Bukan lagi membangun kapasitas produksi, tapi memberi makan langsung setiap hari pakai uang negara Rp335 triliun per tahun. Sumbernya? Utang dan APBN yang dipotong dari pos lain (termasuk pendidikan).
Ciri-cirinya:
- Konsumtif, bukan produktif.
- Bergantung selamanya pada APBN (kalau stop, anak-anak kembali lapar).
- Rantai pasok dikuasai supplier besar, yayasan mitra, dan kini bahkan Polri (1.147 dapur SPPG).
- UMKM dan pedagang kecil (kantin sekolah, warung pinggir jalan) kehilangan omset karena anak sudah mendapatkan makan gratis.
- Keracunan massal (lebih dari 21 ribu korban), menu ala kadarnya, UPF = Ultra-Processed Food — makanan pabrikan ultra-olahan yang praktis tapi sering kurang bergizi dan berisiko kesehatan masih dibolehin masuk “asalkan made in lokal”.
Soeharto memberi kail dan ikan.
Prabowo memberi ikan setiap hari — tapi ikannya sering kali busuk, beracun dan kailnya tidak pernah diberikan.
Politik Perut yang Berbeda Tujuan
Soeharto menggunakan politik perut untuk membangun kemandirian.
Prabowo menggunakan politik perut untuk membangun loyalitas.
Itu perbedaannya yang paling mendasar.
Soeharto ingin rakyat bisa berdiri sendiri.
Prabowo ingin rakyat bergantung — sehingga pada 2029 mereka diharapkan akan ingat “siapa yang memberi makan”.
Soeharto membangun swasembada meski dengan otoritarianisme.
Prabowo membangun ketergantungan meski dengan demokrasi.
Ironi yang Pahit
Di era Soeharto, petani kecil diuntungkan.
Di era MBG, pedagang kecil dan UMKM justru dirugikan.
Di era Soeharto, gizi dibangun dari bawah (rumah tangga plus produksi lokal).
Di era MBG, gizi dibangun dari atas (dari dapur besar, supplier kakap, dan UPF).
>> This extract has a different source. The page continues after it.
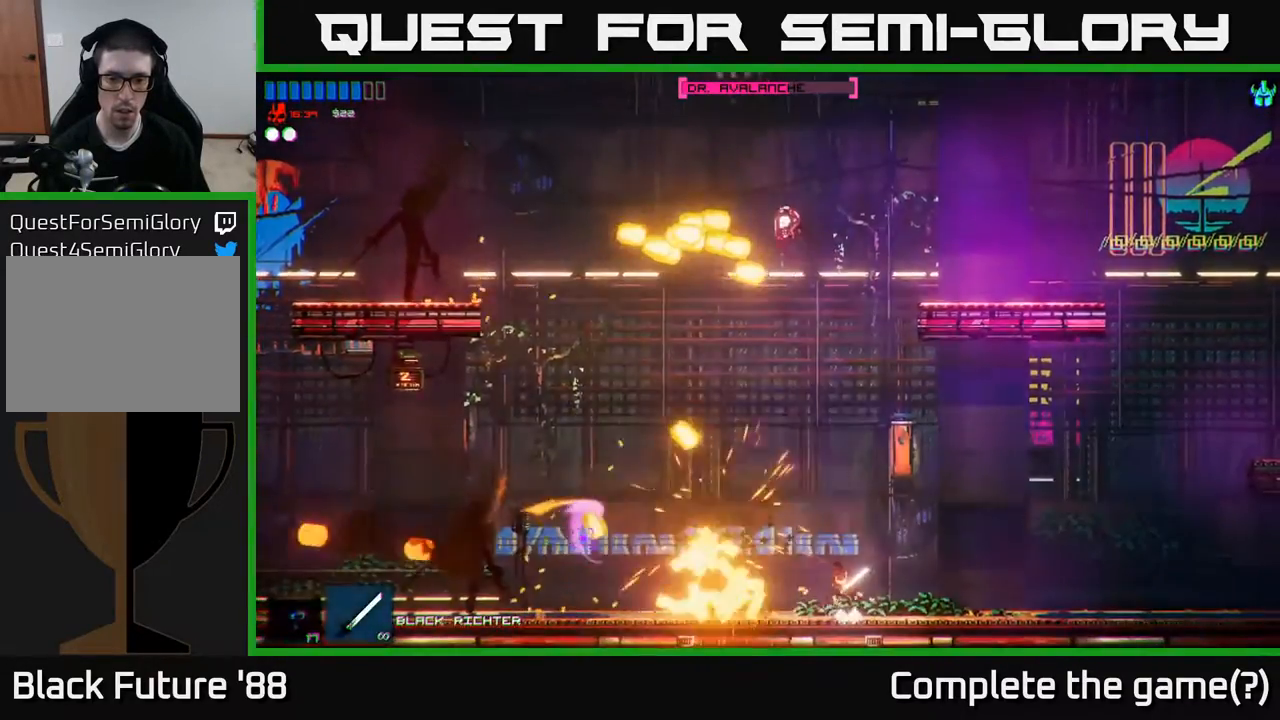
{"buttons": [], "left_stick": "right", "right_stick": "left", "events": [[100, "left_stick", "right"], [217, "left_stick", "center"], [300, "left_stick", "left"], [367, "left_stick", "center"], [433, "left_stick", "right"]]}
Soeharto bilang hutang tidak boleh menjadi tai.
MBG dibayar dengan utang yang semakin besar — untuk program yang belum tentu bergizi dan berisiko tinggi.
Ini bukan soal siapa lebih baik atau lebih buruk secara pribadi. Ini soal jenis politik perut yang dipilih.
Soeharto memilih politik perut yang membangun.
Prabowo memilih politik perut yang mengikat.
Dan rakyat kecil — terutama pedagang kecil, petani kecil, dan orang tua yang kehilangan rezeki — kini menanggung konsekuensinya.